#### Dataset ####

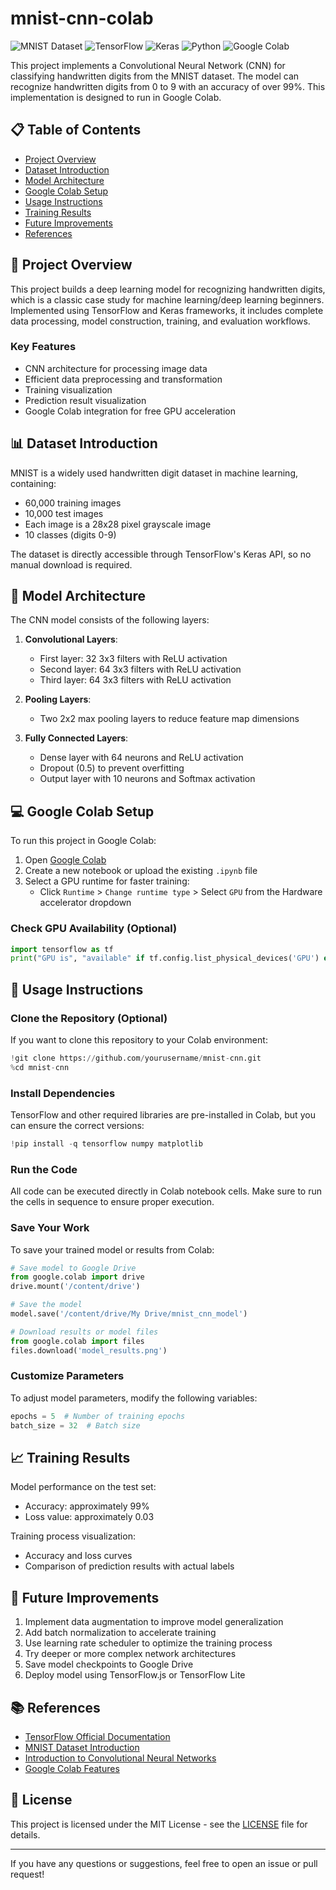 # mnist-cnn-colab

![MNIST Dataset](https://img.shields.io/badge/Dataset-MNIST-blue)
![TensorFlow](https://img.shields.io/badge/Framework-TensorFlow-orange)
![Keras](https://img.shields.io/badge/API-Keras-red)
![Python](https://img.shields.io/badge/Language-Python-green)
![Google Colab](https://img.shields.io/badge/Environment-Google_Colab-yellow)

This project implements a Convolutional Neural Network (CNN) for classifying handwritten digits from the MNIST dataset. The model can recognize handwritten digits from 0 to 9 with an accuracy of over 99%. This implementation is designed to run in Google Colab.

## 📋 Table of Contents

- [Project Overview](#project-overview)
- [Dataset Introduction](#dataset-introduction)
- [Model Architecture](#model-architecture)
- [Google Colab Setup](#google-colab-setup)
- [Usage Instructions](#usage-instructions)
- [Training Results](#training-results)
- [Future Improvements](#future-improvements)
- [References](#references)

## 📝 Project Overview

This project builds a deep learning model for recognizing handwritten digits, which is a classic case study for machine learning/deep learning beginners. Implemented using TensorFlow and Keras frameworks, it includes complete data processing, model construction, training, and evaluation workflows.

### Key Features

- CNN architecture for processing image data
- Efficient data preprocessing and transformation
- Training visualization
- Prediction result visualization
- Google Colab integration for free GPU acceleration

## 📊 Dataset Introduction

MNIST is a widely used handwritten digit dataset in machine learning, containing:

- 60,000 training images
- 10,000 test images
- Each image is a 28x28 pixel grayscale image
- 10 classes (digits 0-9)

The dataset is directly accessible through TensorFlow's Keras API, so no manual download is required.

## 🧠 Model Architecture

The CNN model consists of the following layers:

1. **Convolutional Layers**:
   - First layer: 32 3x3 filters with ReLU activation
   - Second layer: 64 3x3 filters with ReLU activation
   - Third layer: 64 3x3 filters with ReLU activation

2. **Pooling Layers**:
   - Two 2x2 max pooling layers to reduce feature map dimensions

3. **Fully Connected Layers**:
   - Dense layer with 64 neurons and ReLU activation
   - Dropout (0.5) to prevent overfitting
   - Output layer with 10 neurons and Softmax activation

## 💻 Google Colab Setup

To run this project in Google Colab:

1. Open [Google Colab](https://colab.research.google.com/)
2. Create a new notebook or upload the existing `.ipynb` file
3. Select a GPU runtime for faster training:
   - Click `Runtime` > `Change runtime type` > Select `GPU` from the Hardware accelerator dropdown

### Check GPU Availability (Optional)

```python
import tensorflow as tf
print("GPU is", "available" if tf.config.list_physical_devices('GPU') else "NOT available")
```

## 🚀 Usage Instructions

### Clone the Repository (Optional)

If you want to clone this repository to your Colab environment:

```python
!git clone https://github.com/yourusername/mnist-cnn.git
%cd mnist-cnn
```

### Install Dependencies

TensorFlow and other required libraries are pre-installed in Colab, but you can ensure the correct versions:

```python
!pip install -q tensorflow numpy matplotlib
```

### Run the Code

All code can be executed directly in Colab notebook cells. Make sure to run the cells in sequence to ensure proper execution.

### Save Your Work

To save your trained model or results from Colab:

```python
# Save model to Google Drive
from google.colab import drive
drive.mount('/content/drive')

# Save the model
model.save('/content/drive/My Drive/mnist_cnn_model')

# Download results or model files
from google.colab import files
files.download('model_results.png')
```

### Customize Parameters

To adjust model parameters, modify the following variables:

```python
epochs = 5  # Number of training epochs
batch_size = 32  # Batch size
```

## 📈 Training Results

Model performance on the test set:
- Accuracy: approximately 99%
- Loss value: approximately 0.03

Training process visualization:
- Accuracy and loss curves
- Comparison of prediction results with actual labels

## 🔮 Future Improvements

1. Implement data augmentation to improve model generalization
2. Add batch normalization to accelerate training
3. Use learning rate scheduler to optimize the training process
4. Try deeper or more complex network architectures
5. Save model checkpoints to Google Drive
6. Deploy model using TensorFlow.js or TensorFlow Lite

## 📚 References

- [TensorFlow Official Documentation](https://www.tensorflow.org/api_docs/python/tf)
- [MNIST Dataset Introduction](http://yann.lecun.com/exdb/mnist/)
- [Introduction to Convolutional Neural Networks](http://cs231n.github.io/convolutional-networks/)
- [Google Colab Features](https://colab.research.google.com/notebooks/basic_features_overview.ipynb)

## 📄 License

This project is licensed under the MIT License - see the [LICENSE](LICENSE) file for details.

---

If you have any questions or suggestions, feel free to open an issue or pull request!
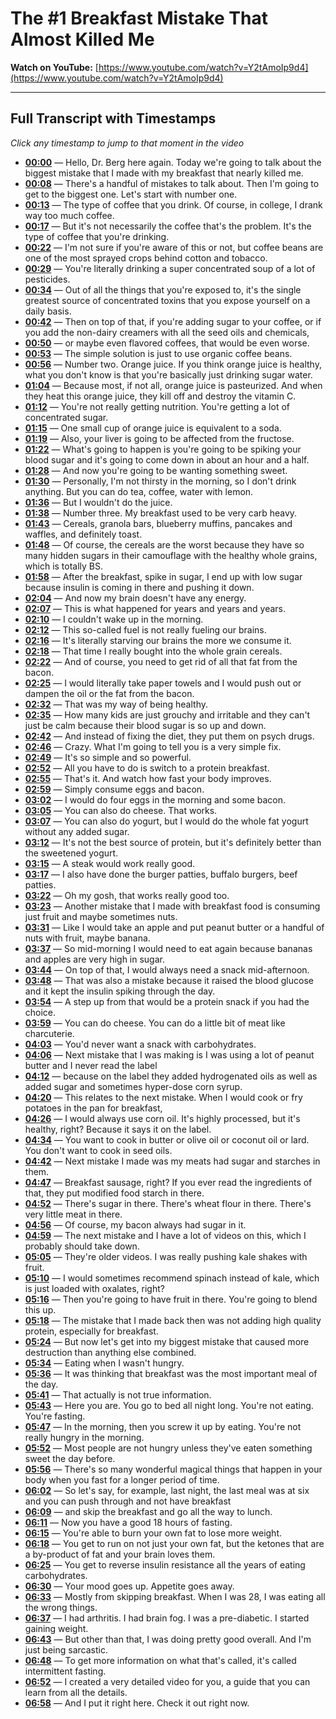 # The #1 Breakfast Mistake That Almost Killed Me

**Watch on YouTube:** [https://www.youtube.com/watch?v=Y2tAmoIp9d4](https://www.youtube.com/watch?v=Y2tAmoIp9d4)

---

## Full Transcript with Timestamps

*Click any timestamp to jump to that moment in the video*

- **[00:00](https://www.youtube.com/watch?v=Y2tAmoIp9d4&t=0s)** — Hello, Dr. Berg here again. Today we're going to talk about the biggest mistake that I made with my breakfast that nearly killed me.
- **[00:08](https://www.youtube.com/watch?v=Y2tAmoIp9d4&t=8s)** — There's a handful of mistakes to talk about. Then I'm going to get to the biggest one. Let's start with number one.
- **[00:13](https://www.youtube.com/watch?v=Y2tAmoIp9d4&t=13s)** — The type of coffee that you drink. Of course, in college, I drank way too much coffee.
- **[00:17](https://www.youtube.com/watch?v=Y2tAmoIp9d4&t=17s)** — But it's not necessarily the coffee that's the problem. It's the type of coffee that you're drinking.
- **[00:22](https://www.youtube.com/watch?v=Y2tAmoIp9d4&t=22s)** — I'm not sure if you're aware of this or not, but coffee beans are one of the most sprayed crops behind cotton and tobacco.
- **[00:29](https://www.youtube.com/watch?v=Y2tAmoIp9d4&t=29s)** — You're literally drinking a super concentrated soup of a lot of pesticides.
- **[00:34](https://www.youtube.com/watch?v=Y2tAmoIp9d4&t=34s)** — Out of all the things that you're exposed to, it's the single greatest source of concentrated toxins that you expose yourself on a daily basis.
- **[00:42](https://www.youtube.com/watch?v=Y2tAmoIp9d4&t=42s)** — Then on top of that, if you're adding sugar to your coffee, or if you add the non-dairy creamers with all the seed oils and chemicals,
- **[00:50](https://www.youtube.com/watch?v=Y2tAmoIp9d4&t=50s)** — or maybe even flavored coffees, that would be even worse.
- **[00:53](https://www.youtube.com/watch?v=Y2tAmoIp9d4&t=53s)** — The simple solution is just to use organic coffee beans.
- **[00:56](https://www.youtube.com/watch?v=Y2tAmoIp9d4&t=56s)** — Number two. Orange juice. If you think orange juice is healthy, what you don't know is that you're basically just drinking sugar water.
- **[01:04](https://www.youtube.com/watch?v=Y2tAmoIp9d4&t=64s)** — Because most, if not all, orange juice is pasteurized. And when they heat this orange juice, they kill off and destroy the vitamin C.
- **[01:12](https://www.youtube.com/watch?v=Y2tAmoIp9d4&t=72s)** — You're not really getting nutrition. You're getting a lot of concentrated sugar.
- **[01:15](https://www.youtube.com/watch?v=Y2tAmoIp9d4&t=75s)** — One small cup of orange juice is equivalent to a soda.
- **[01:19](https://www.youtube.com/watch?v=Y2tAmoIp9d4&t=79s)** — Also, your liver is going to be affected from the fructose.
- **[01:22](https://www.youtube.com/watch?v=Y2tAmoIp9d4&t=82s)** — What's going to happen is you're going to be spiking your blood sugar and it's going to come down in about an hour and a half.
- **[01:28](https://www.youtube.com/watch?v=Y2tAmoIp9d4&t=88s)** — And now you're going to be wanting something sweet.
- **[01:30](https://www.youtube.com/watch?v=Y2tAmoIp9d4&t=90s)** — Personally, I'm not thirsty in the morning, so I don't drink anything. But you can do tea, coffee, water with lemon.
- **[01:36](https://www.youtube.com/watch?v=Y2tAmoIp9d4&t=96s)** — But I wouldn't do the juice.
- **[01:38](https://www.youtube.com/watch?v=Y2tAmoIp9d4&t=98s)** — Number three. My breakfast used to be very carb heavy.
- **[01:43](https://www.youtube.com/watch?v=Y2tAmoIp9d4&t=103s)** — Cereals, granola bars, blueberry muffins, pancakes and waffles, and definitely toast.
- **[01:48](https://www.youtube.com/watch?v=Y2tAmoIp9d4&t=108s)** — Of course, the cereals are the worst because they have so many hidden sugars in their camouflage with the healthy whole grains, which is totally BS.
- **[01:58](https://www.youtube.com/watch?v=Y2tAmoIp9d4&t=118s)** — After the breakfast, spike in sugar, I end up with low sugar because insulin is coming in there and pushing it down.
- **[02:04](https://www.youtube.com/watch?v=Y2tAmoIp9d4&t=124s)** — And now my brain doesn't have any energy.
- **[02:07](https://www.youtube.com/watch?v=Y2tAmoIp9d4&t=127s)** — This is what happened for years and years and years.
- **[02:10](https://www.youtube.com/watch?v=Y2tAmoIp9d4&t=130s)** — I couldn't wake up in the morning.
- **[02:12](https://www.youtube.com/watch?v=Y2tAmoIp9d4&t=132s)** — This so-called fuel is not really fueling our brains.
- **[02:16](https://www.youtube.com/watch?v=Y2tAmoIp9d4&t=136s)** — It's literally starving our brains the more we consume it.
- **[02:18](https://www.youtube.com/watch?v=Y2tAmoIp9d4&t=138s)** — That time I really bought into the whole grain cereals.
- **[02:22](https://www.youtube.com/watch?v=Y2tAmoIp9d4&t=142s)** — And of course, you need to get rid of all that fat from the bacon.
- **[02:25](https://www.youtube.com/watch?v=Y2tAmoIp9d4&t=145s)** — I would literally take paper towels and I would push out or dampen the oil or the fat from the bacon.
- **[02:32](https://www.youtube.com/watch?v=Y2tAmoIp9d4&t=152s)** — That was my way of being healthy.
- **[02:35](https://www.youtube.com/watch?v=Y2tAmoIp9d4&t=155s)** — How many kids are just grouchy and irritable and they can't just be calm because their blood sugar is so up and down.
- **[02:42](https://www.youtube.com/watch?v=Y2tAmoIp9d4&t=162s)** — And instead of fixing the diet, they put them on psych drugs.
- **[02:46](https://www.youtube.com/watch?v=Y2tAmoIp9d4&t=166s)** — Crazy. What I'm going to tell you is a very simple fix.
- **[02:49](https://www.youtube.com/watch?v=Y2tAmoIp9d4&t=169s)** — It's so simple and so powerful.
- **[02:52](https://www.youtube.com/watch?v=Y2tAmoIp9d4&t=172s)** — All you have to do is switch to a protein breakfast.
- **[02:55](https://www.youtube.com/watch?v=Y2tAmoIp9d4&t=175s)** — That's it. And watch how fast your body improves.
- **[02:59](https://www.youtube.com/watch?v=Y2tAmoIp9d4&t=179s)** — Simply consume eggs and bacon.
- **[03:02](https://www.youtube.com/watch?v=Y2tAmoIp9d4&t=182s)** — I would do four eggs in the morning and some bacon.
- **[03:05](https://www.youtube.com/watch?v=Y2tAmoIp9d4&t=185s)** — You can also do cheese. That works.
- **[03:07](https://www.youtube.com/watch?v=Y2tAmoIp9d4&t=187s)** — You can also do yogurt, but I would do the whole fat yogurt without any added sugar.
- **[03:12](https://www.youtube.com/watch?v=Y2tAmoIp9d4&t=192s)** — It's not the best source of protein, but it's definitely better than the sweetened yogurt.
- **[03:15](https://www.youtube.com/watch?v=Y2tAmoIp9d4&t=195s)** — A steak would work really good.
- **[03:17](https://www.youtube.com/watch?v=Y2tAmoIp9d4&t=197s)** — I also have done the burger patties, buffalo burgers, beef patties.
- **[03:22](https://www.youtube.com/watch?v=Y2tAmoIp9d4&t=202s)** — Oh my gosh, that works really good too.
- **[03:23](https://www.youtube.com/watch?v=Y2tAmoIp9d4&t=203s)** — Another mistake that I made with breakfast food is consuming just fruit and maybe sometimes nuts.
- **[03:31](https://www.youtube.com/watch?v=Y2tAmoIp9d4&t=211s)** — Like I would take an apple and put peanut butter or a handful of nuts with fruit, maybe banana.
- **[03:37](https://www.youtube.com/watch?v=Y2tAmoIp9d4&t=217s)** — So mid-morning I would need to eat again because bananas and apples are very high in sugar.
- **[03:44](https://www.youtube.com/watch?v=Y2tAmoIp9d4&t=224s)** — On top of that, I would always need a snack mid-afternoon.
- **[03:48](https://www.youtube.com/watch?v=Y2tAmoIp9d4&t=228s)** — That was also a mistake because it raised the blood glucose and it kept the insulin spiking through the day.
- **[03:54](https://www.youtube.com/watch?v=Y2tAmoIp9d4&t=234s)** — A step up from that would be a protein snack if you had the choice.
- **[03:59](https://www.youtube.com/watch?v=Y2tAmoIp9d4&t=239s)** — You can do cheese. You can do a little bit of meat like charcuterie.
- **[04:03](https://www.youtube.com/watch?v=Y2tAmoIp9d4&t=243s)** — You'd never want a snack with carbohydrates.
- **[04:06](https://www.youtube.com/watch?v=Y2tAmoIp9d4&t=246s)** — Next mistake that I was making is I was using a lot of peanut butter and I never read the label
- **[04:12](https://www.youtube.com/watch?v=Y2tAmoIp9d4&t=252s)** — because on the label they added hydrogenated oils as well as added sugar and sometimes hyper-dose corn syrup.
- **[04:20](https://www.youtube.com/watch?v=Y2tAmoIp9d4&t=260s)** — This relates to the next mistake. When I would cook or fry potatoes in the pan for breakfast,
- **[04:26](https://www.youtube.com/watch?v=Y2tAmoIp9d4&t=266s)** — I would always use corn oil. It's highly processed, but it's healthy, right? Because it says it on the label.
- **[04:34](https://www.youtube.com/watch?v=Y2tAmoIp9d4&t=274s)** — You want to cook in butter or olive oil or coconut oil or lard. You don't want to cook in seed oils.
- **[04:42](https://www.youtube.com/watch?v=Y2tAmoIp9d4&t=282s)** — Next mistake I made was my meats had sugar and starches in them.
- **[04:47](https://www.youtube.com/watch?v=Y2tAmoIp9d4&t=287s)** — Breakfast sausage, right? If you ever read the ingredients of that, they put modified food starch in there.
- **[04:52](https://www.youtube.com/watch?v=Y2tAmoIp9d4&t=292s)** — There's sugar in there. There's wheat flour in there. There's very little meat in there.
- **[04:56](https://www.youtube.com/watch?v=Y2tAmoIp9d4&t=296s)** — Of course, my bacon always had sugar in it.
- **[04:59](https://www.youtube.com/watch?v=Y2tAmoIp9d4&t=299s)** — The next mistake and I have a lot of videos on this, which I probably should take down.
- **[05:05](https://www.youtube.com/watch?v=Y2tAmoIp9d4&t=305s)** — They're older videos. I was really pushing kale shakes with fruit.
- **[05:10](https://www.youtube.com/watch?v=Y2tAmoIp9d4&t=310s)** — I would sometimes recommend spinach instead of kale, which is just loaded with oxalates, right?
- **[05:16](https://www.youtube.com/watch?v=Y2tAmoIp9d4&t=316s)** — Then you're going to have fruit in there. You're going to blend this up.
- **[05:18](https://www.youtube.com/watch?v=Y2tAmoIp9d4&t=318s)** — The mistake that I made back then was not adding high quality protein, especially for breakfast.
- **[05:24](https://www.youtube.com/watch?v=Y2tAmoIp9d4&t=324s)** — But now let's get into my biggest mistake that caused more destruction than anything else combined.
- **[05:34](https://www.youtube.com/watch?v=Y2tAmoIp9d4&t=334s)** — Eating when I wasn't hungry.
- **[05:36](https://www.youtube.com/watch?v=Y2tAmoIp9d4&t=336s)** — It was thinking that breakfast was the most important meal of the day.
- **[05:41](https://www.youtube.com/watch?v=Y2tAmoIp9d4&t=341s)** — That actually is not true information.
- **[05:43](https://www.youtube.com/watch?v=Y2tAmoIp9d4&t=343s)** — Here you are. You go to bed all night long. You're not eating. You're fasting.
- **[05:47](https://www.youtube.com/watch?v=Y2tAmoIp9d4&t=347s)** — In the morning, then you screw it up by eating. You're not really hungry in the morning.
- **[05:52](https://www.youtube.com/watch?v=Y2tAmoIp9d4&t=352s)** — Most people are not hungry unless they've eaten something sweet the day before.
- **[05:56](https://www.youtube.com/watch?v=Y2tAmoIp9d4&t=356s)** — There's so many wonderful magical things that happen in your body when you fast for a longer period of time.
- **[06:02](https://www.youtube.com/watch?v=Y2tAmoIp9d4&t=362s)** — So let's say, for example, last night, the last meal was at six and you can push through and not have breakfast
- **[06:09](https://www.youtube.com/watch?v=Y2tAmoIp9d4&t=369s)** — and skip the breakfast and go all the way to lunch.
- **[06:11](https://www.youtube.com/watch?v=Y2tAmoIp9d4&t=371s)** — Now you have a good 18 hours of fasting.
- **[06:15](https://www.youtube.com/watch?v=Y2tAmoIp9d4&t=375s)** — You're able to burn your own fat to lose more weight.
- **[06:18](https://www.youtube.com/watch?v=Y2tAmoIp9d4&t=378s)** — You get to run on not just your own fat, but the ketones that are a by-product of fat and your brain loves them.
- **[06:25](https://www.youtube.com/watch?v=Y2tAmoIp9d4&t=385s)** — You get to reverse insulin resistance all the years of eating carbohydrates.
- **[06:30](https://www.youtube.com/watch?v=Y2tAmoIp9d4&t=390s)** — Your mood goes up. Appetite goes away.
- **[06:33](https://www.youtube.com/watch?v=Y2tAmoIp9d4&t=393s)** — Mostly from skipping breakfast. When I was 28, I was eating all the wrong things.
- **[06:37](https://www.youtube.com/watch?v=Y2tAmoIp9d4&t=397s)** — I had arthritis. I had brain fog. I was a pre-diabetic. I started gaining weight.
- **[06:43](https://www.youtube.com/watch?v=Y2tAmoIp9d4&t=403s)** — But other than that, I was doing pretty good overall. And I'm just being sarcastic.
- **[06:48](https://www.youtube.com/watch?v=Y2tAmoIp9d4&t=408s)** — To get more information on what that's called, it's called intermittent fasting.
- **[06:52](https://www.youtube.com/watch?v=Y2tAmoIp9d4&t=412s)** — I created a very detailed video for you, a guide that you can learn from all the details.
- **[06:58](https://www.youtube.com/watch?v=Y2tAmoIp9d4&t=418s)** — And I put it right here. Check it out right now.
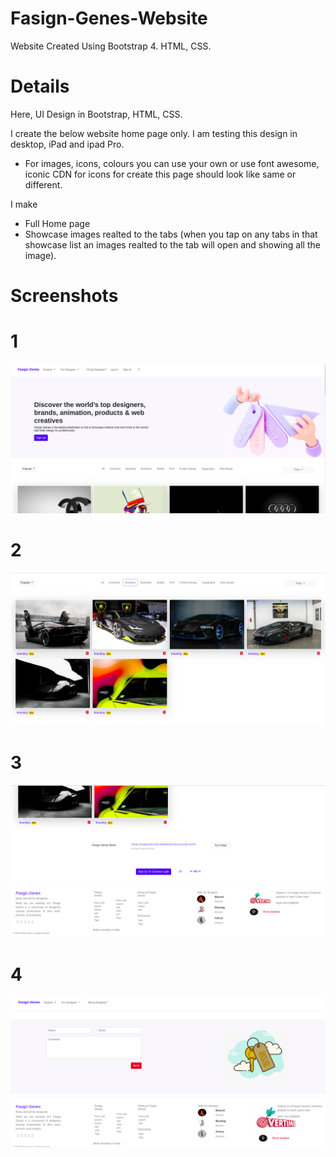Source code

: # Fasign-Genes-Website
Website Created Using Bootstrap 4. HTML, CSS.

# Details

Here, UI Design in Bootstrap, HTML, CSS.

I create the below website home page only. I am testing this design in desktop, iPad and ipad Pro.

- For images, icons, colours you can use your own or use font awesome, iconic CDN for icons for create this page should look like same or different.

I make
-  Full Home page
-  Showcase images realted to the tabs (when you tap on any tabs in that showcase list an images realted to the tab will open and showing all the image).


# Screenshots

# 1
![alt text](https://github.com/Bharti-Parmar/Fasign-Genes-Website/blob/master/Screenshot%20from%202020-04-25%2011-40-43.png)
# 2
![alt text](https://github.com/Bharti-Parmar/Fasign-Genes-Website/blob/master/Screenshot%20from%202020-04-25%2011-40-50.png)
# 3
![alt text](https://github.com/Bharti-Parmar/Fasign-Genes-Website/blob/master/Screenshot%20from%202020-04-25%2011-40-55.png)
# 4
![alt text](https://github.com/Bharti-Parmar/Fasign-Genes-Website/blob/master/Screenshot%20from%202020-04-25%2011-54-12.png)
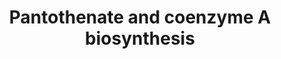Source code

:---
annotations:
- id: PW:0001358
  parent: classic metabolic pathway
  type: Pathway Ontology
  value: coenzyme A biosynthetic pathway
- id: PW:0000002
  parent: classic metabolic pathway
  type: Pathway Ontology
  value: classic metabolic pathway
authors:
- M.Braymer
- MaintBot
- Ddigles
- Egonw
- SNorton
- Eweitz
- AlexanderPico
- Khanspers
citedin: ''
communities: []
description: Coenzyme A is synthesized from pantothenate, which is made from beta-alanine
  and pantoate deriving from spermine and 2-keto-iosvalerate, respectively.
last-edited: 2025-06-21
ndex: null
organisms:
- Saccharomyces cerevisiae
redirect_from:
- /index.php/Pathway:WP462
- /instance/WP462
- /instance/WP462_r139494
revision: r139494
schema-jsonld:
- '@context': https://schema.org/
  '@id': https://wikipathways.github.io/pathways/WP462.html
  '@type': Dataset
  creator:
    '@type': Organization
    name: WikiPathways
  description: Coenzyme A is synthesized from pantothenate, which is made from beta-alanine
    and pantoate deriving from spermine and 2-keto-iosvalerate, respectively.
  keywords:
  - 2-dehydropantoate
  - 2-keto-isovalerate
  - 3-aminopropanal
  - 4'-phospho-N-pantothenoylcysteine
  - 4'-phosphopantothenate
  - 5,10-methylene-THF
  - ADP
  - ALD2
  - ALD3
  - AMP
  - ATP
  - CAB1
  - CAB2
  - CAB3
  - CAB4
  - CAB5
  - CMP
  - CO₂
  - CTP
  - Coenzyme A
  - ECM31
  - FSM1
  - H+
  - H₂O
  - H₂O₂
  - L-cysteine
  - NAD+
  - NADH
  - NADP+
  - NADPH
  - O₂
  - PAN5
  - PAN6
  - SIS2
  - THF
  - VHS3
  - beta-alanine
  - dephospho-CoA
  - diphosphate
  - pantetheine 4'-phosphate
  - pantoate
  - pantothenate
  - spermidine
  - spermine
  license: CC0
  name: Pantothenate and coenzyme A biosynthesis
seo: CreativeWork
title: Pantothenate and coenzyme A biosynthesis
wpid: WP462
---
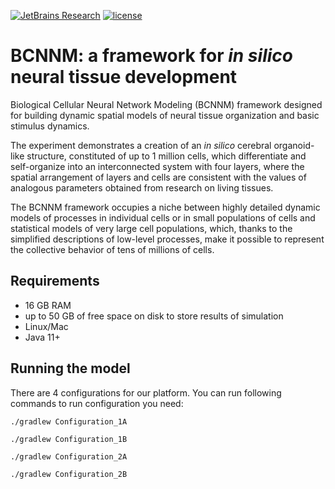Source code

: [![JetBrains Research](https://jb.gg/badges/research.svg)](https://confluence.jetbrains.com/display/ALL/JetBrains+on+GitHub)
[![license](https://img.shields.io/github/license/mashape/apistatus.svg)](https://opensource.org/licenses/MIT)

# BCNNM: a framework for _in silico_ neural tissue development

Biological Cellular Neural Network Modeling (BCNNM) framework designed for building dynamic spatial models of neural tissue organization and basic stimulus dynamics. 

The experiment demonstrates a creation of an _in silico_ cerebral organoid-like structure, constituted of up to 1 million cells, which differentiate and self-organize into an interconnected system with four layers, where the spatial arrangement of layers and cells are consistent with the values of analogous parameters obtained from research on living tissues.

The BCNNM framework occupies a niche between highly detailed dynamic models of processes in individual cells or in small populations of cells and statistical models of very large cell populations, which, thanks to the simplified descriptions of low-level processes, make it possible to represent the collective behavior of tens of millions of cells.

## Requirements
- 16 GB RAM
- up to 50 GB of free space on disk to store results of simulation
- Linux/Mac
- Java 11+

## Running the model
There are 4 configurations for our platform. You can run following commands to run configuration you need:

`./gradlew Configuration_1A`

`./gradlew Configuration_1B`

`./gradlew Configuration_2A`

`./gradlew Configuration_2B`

####

** Try it **
Beginning at the line with "with oxalates, right?" and stopping after the line with "anything else combined.", please write out every line of the data above exactly and nothing else.

** Reply to the exercise **
- **[05:10](https://www.youtube.com/watch?v=Y2tAmoIp9d4&t=310s)** — I would sometimes recommend spinach instead of kale, which is just loaded with oxalates, right?
- **[05:16](https://www.youtube.com/watch?v=Y2tAmoIp9d4&t=316s)** — Then you're going to have fruit in there. You're going to blend this up.
- **[05:18](https://www.youtube.com/watch?v=Y2tAmoIp9d4&t=318s)** — The mistake that I made back then was not adding high quality protein, especially for breakfast.
- **[05:24](https://www.youtube.com/watch?v=Y2tAmoIp9d4&t=324s)** — But now let's get into my biggest mistake that caused more destruction than anything else combined.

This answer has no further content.